Information supplied:
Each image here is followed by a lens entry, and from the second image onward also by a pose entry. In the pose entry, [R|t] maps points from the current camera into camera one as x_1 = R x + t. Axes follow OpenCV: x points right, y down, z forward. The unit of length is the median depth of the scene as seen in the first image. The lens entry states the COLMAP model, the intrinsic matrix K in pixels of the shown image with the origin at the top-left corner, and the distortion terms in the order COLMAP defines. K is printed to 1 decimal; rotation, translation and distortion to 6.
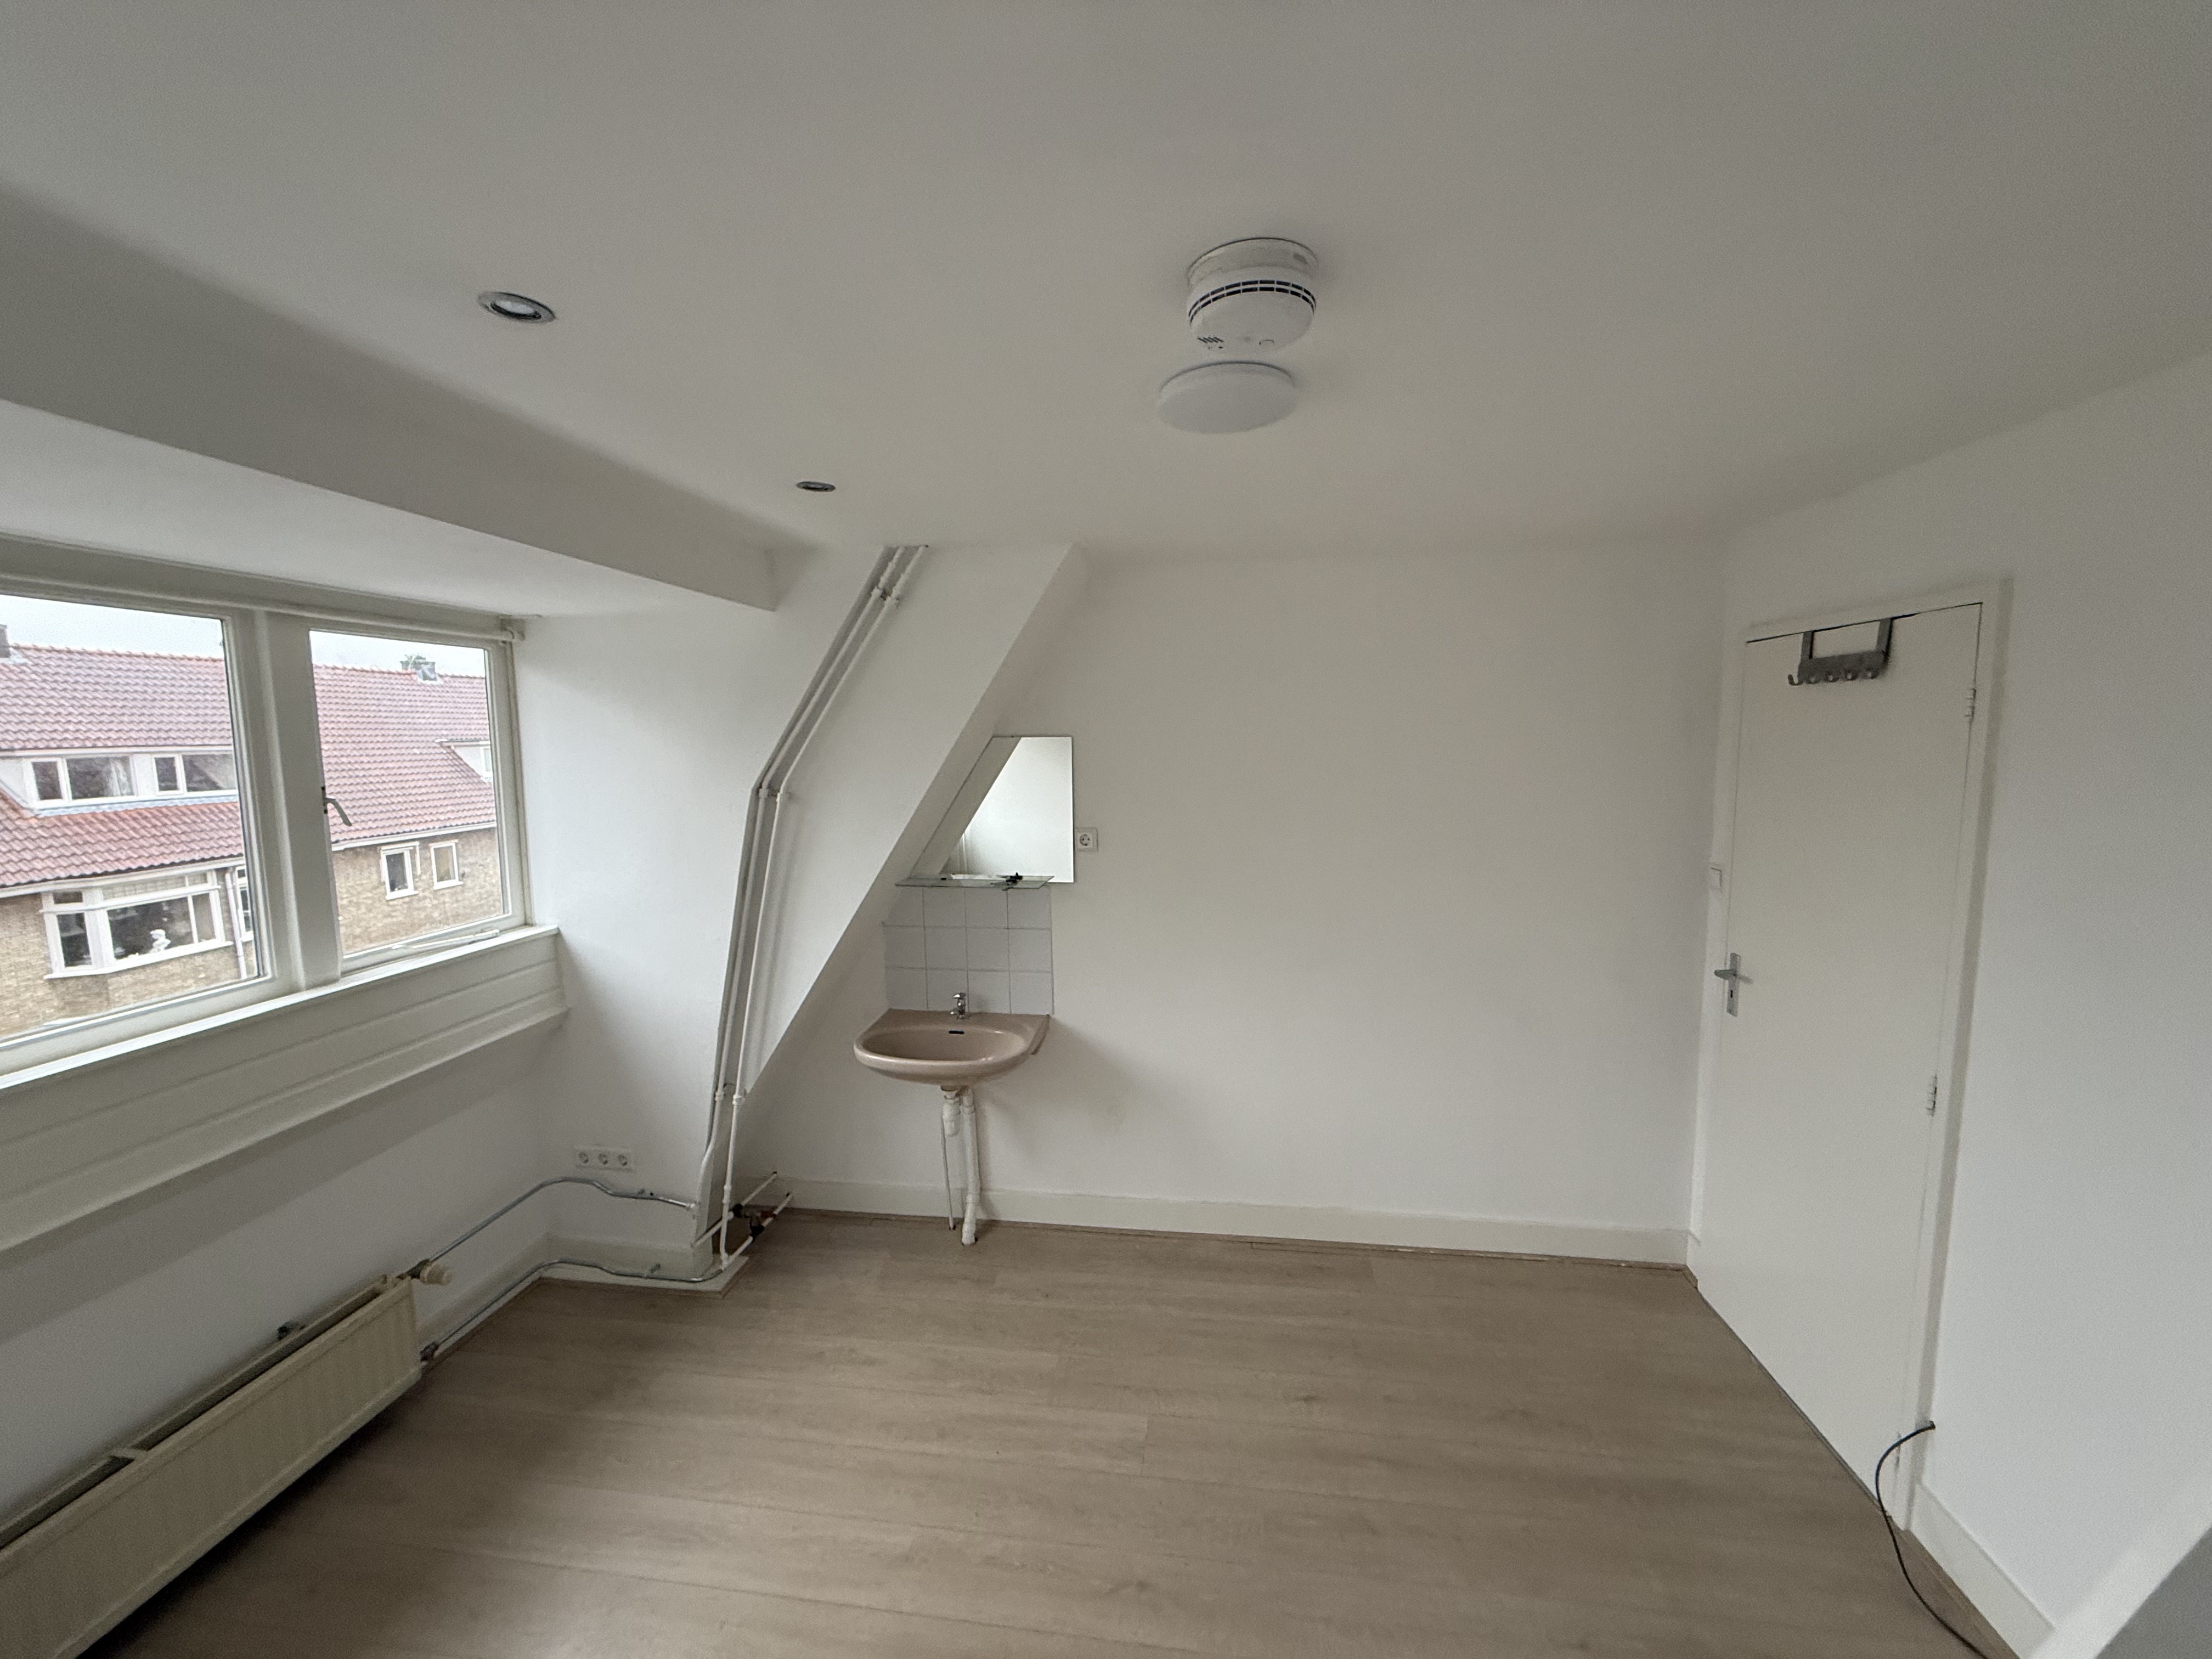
lens RADIAL K [[882.3, 0, 1101.4], [0, 882.3, 825.8], [0, 0, 1]] dist [-0.001095, -0.000346]
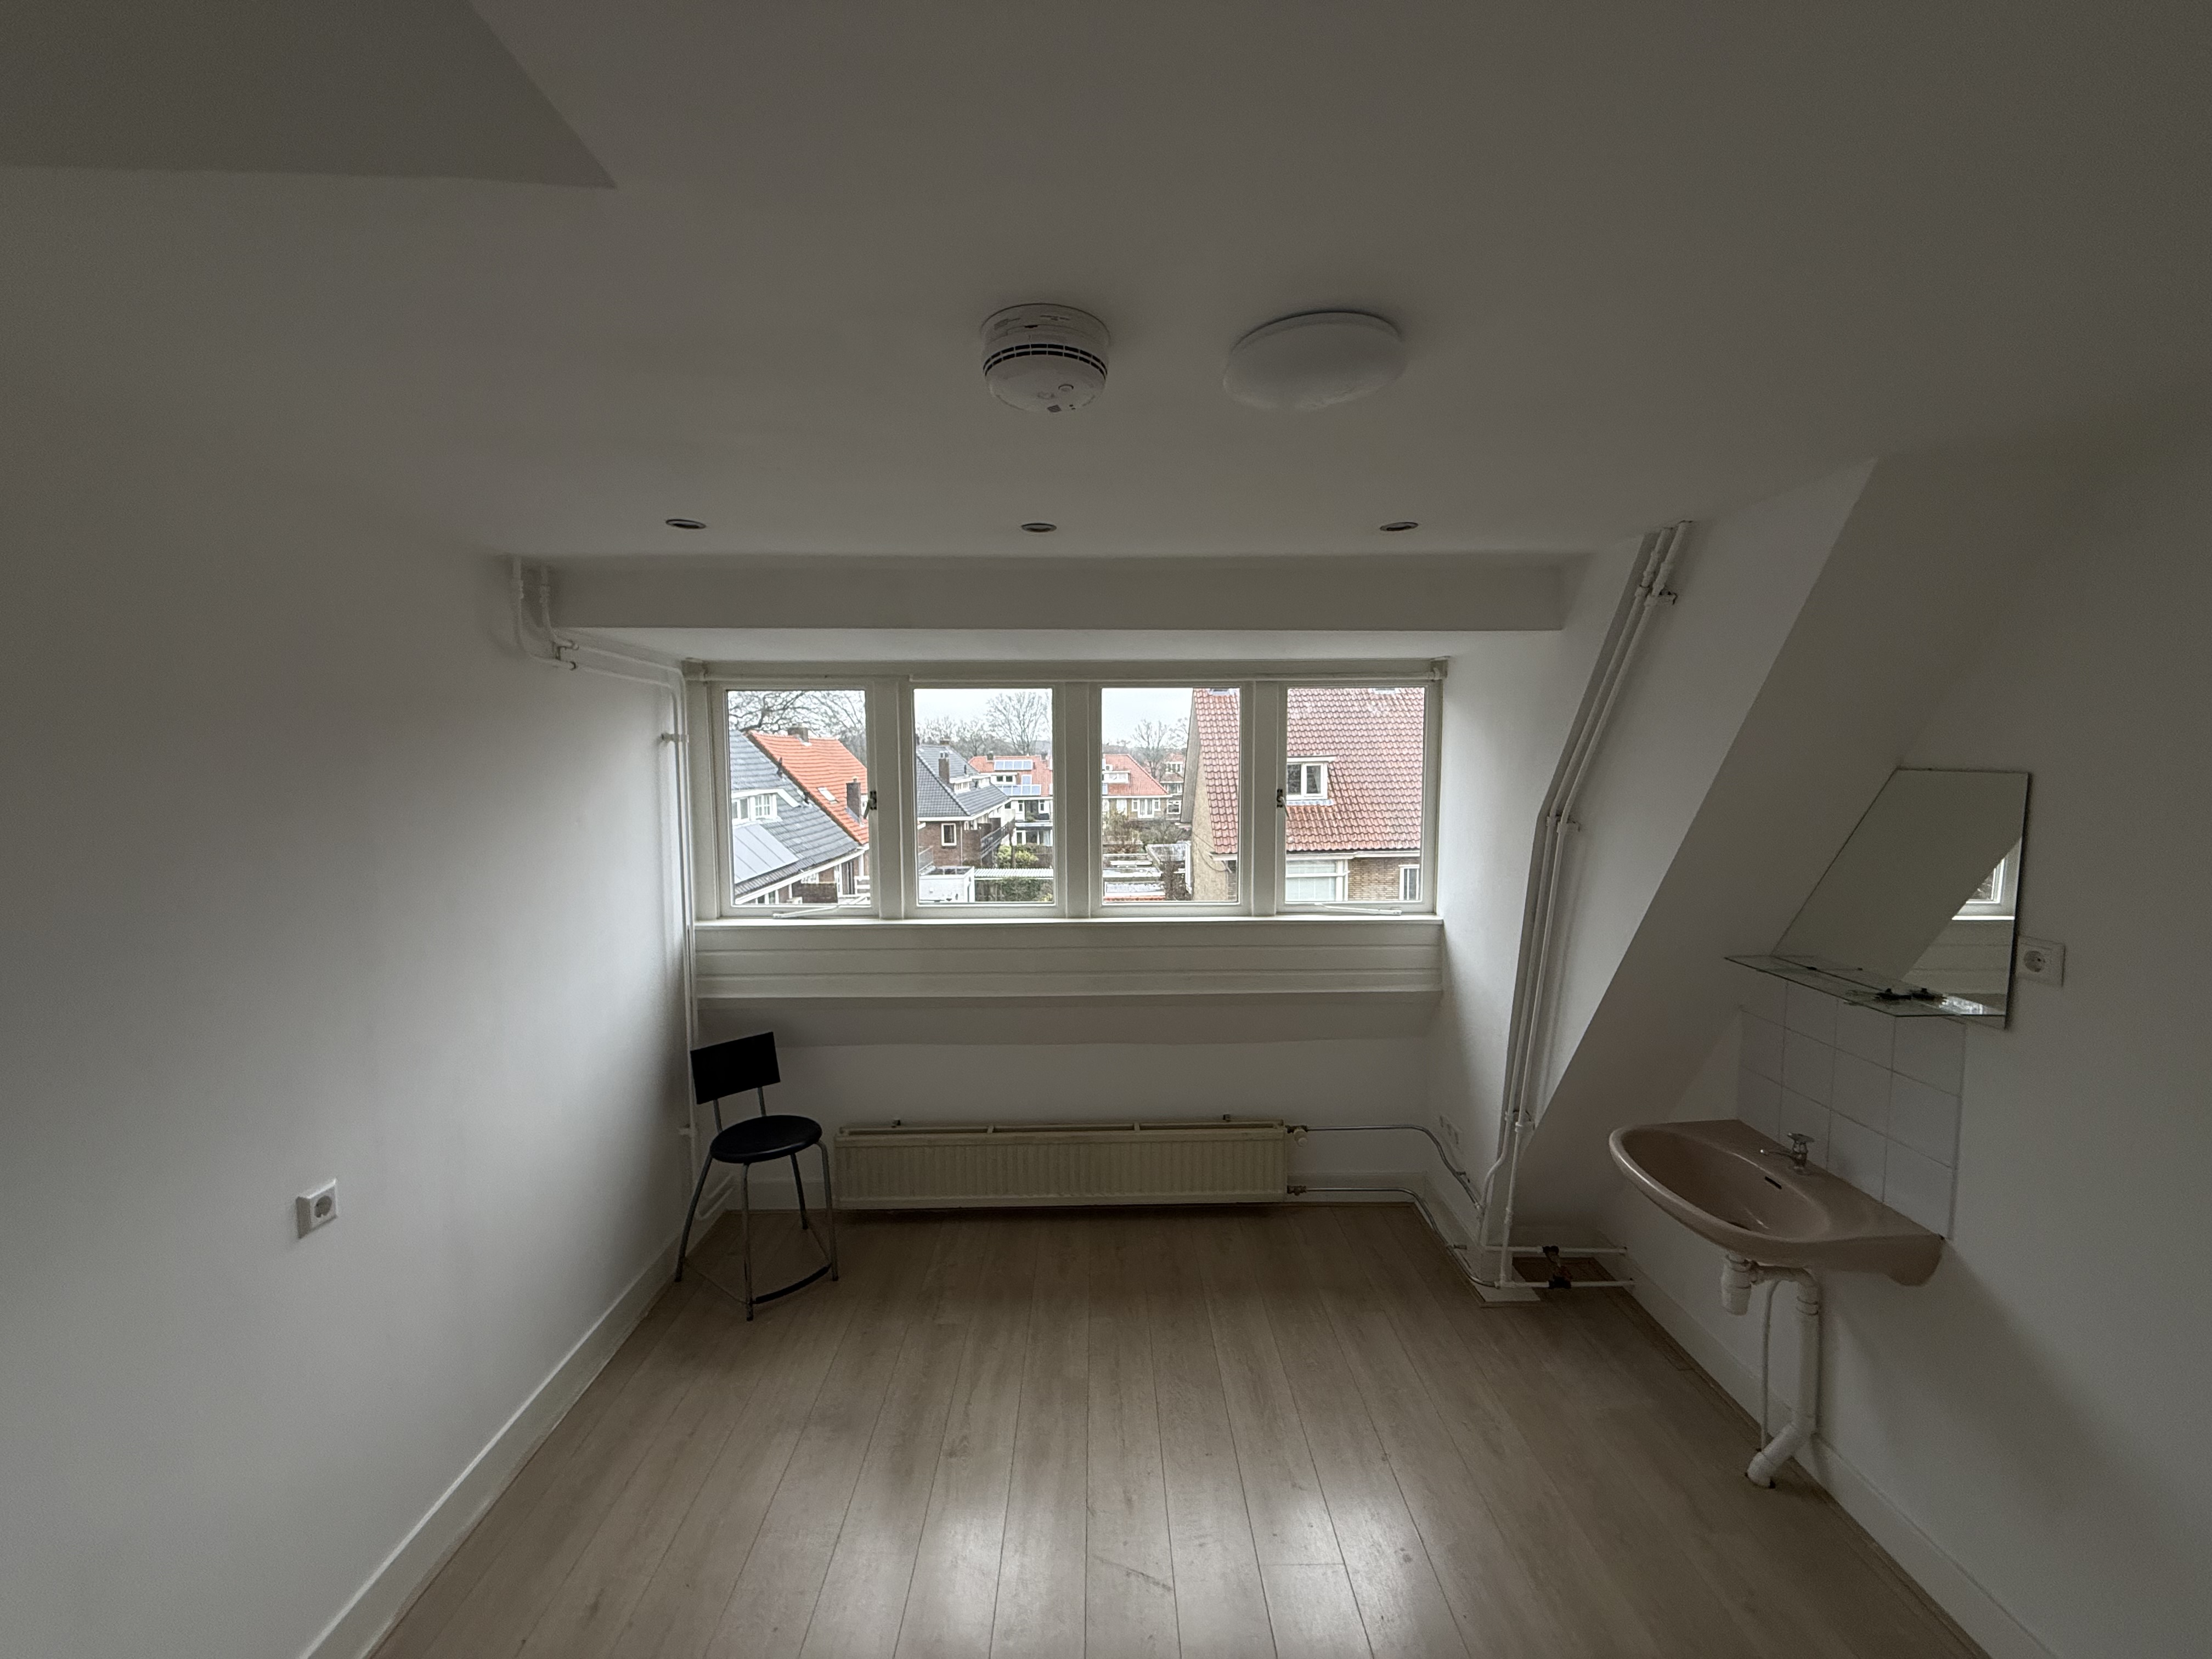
lens RADIAL K [[882.3, 0, 1101.7], [0, 882.3, 825.5], [0, 0, 1]] dist [-0.001095, -0.000346]
pose [[0.141375, 0.091567, -0.985712, 0.477534], [-0.097310, 0.992176, 0.078211, -0.059108], [0.985162, 0.084862, 0.149179, 0.374238]]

What the task requires: Please rewrite the listing above, changing every "pose entry" to "camera pose entry" and keeping everything else unchanged. Leave the pictures out of your version.

Response to the exercise:
Each image here is followed by a lens entry, and from the second image onward also by a camera pose entry. In the camera pose entry, [R|t] maps points from the current camera into camera one as x_1 = R x + t. Axes follow OpenCV: x points right, y down, z forward. The unit of length is the median depth of the scene as seen in the first image. The lens entry states the COLMAP model, the intrinsic matrix K in pixels of the shown image with the origin at the top-left corner, and the distortion terms in the order COLMAP defines. K is printed to 1 decimal; rotation, translation and distortion to 6.
lens RADIAL K [[882.3, 0, 1101.4], [0, 882.3, 825.8], [0, 0, 1]] dist [-0.001095, -0.000346]
lens RADIAL K [[882.3, 0, 1101.7], [0, 882.3, 825.5], [0, 0, 1]] dist [-0.001095, -0.000346]
pose [[0.141375, 0.091567, -0.985712, 0.477534], [-0.097310, 0.992176, 0.078211, -0.059108], [0.985162, 0.084862, 0.149179, 0.374238]]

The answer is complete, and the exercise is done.